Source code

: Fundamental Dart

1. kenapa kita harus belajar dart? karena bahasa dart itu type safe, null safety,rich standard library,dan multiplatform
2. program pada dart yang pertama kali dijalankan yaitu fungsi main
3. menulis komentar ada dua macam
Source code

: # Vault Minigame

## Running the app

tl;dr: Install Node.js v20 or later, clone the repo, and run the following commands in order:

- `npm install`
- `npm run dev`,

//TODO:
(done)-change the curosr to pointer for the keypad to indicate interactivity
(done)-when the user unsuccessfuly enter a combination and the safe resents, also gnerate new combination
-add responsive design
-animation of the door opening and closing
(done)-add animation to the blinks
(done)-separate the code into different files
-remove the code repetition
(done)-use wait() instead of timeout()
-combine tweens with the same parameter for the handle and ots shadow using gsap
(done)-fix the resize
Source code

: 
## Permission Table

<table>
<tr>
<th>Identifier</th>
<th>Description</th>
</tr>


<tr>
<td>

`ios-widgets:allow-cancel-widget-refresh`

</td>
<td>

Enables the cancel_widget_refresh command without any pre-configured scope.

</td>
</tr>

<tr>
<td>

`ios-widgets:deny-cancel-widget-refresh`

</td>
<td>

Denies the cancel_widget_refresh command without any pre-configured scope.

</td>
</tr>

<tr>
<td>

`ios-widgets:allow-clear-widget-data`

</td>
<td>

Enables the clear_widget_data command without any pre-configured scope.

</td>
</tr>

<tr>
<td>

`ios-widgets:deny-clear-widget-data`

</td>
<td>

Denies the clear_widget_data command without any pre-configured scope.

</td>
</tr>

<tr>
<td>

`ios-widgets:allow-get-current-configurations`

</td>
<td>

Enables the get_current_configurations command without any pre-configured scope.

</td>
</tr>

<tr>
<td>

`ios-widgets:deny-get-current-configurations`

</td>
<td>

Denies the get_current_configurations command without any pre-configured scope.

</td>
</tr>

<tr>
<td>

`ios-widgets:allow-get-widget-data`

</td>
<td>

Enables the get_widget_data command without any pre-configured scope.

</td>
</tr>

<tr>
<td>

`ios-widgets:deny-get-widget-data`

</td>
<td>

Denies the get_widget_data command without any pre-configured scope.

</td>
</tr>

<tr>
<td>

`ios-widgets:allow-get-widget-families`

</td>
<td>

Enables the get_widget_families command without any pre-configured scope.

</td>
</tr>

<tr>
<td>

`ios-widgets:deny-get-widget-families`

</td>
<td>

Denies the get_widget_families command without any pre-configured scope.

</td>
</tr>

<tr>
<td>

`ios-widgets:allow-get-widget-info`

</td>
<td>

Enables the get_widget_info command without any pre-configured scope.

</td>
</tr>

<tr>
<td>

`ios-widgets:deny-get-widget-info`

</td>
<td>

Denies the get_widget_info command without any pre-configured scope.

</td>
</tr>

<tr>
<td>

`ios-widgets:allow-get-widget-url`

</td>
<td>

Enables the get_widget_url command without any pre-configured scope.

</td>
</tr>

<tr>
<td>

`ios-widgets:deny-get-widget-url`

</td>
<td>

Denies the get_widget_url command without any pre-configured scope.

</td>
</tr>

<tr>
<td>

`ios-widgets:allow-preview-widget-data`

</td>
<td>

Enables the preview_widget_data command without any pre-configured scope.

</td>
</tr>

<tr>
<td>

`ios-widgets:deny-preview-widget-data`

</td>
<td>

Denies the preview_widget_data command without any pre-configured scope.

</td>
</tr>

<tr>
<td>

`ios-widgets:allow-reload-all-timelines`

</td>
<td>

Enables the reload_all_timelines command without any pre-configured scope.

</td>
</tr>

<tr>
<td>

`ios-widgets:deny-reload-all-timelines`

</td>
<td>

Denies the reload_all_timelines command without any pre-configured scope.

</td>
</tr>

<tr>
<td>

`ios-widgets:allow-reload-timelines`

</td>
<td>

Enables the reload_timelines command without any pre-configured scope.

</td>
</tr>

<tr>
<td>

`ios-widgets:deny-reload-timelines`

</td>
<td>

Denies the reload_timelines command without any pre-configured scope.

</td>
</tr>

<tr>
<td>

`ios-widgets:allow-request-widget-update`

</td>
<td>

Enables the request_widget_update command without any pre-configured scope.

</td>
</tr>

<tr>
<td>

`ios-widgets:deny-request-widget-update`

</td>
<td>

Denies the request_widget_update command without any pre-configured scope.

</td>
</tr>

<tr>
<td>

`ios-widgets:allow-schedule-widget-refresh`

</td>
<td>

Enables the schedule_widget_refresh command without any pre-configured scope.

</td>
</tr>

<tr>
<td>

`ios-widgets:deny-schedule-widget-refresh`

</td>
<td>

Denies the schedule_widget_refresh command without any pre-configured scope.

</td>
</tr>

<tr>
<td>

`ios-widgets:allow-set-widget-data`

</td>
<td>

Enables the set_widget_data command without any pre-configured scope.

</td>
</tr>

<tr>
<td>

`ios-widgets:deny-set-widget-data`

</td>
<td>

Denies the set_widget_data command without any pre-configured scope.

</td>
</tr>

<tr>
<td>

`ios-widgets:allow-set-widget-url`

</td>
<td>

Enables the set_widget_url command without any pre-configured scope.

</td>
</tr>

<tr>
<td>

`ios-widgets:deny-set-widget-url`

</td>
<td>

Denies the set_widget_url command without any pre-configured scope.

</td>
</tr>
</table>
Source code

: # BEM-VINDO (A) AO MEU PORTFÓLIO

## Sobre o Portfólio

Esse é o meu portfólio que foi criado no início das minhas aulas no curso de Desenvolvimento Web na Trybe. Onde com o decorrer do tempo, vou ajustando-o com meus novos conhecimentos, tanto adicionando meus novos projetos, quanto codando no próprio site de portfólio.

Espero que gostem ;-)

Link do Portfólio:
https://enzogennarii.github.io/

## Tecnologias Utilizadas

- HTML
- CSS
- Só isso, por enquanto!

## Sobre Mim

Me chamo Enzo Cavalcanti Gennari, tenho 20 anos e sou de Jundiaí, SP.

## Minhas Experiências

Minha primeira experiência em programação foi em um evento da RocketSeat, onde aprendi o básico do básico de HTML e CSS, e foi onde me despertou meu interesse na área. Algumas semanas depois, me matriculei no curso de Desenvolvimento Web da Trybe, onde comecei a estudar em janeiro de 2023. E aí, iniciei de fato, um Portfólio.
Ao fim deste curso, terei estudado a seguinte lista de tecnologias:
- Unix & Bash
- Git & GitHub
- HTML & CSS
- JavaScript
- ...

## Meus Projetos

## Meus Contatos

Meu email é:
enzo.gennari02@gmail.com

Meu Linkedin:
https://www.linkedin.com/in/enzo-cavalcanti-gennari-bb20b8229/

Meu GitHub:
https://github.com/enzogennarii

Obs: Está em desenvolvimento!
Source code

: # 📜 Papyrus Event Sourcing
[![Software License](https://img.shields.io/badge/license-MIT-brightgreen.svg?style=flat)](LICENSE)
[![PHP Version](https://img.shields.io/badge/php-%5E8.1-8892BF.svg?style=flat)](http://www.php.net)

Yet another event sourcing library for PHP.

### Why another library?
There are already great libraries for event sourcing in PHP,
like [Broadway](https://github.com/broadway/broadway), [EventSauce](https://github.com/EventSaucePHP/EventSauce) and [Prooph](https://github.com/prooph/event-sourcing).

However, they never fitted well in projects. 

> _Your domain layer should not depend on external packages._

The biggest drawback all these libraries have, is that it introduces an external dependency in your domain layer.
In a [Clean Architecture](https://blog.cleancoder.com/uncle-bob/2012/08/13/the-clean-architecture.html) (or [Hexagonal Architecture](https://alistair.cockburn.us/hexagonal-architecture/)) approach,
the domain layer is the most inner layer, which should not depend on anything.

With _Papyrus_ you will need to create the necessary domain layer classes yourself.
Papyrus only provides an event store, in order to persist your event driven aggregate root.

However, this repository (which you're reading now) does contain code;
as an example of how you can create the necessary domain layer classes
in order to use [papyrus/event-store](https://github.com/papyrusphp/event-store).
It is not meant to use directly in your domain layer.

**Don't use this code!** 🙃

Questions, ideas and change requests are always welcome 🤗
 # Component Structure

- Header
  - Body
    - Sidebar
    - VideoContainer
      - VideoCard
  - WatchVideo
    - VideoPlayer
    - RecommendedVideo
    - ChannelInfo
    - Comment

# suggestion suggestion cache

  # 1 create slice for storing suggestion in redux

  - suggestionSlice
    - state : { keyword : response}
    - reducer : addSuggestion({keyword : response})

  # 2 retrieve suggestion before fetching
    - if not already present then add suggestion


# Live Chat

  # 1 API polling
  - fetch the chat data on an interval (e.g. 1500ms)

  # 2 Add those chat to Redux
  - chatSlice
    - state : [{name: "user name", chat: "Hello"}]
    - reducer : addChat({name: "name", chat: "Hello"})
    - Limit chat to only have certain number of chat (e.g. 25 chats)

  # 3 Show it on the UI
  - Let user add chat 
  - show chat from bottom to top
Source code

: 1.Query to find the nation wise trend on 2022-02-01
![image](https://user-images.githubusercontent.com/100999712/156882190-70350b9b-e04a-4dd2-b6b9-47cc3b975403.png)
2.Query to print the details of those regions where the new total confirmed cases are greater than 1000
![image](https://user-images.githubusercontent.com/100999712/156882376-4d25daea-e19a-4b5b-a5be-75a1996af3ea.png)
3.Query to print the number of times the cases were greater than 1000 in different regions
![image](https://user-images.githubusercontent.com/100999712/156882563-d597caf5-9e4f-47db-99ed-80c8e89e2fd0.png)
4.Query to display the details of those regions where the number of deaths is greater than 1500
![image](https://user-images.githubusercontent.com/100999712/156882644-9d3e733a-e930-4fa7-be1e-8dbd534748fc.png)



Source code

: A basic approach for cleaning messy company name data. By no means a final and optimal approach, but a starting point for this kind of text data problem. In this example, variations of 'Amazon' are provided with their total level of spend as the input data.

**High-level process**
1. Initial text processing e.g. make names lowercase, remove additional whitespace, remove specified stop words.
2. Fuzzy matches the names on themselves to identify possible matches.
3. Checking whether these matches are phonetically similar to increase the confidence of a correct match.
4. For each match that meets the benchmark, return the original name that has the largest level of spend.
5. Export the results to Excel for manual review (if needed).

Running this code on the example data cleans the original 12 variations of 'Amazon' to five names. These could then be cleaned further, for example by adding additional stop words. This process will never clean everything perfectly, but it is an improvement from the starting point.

[PROBLEM TO WORK ON] The response should be the listing above, limited to the lines between the one holding "Denies the set_widget_data" and the one holding "on external packages._", inclusive, reproduced exactly.

[ANSWER SECTION]
Denies the set_widget_data command without any pre-configured scope.

</td>
</tr>

<tr>
<td>

`ios-widgets:allow-set-widget-url`

</td>
<td>

Enables the set_widget_url command without any pre-configured scope.

</td>
</tr>

<tr>
<td>

`ios-widgets:deny-set-widget-url`

</td>
<td>

Denies the set_widget_url command without any pre-configured scope.

</td>
</tr>
</table>
Source code

: # BEM-VINDO (A) AO MEU PORTFÓLIO

## Sobre o Portfólio

Esse é o meu portfólio que foi criado no início das minhas aulas no curso de Desenvolvimento Web na Trybe. Onde com o decorrer do tempo, vou ajustando-o com meus novos conhecimentos, tanto adicionando meus novos projetos, quanto codando no próprio site de portfólio.

Espero que gostem ;-)

Link do Portfólio:
https://enzogennarii.github.io/

## Tecnologias Utilizadas

- HTML
- CSS
- Só isso, por enquanto!

## Sobre Mim

Me chamo Enzo Cavalcanti Gennari, tenho 20 anos e sou de Jundiaí, SP.

## Minhas Experiências

Minha primeira experiência em programação foi em um evento da RocketSeat, onde aprendi o básico do básico de HTML e CSS, e foi onde me despertou meu interesse na área. Algumas semanas depois, me matriculei no curso de Desenvolvimento Web da Trybe, onde comecei a estudar em janeiro de 2023. E aí, iniciei de fato, um Portfólio.
Ao fim deste curso, terei estudado a seguinte lista de tecnologias:
- Unix & Bash
- Git & GitHub
- HTML & CSS
- JavaScript
- ...

## Meus Projetos

## Meus Contatos

Meu email é:
enzo.gennari02@gmail.com

Meu Linkedin:
https://www.linkedin.com/in/enzo-cavalcanti-gennari-bb20b8229/

Meu GitHub:
https://github.com/enzogennarii

Obs: Está em desenvolvimento!
Source code

: # 📜 Papyrus Event Sourcing
[![Software License](https://img.shields.io/badge/license-MIT-brightgreen.svg?style=flat)](LICENSE)
[![PHP Version](https://img.shields.io/badge/php-%5E8.1-8892BF.svg?style=flat)](http://www.php.net)

Yet another event sourcing library for PHP.

### Why another library?
There are already great libraries for event sourcing in PHP,
like [Broadway](https://github.com/broadway/broadway), [EventSauce](https://github.com/EventSaucePHP/EventSauce) and [Prooph](https://github.com/prooph/event-sourcing).

However, they never fitted well in projects. 

> _Your domain layer should not depend on external packages._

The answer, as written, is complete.